- [What is needed]:
Copy the lines in the records below word for word, starting at the line with "order: Poales" and ending at the line with "common name: European pond turtle", both included. Give only those lines.

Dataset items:
○ ○ ○

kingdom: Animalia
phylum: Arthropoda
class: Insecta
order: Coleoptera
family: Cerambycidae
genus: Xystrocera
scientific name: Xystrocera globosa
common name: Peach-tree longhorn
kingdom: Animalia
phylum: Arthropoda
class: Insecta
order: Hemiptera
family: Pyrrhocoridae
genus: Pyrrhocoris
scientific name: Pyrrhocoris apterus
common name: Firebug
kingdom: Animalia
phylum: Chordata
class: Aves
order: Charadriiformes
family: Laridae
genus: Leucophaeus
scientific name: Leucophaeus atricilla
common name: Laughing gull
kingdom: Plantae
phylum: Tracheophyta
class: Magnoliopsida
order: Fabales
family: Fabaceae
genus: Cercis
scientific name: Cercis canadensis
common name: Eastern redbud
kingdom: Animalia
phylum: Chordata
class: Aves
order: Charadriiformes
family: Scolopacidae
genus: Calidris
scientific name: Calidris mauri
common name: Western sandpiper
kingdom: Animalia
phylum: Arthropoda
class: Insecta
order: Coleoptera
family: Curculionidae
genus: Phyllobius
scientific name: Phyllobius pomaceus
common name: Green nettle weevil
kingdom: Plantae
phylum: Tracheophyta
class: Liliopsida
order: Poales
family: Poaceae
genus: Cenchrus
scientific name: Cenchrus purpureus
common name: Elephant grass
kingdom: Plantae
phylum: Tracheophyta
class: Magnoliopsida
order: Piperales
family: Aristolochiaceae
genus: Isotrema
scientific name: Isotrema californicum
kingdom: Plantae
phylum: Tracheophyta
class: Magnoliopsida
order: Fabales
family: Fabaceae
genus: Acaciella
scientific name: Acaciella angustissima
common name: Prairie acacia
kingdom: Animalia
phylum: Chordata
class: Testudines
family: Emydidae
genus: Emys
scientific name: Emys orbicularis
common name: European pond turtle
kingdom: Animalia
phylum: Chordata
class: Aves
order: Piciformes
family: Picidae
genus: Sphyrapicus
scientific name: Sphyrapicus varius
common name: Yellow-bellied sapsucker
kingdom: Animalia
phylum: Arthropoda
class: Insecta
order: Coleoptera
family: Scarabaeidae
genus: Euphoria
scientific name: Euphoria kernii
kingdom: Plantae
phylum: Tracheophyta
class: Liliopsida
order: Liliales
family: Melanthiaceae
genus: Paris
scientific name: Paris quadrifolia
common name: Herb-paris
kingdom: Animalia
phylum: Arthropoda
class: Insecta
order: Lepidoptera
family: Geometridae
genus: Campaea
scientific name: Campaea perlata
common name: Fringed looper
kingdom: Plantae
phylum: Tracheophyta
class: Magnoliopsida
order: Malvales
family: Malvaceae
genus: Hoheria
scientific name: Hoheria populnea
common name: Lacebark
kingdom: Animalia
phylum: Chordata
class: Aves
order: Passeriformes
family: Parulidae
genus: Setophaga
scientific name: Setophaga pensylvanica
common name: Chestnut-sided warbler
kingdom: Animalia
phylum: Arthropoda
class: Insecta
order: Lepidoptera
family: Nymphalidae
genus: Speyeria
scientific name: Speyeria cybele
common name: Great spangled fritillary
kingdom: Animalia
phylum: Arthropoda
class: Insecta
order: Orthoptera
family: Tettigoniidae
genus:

○ ○ ○

- [Written solution]:
order: Poales
family: Poaceae
genus: Cenchrus
scientific name: Cenchrus purpureus
common name: Elephant grass
kingdom: Plantae
phylum: Tracheophyta
class: Magnoliopsida
order: Piperales
family: Aristolochiaceae
genus: Isotrema
scientific name: Isotrema californicum
kingdom: Plantae
phylum: Tracheophyta
class: Magnoliopsida
order: Fabales
family: Fabaceae
genus: Acaciella
scientific name: Acaciella angustissima
common name: Prairie acacia
kingdom: Animalia
phylum: Chordata
class: Testudines
family: Emydidae
genus: Emys
scientific name: Emys orbicularis
common name: European pond turtle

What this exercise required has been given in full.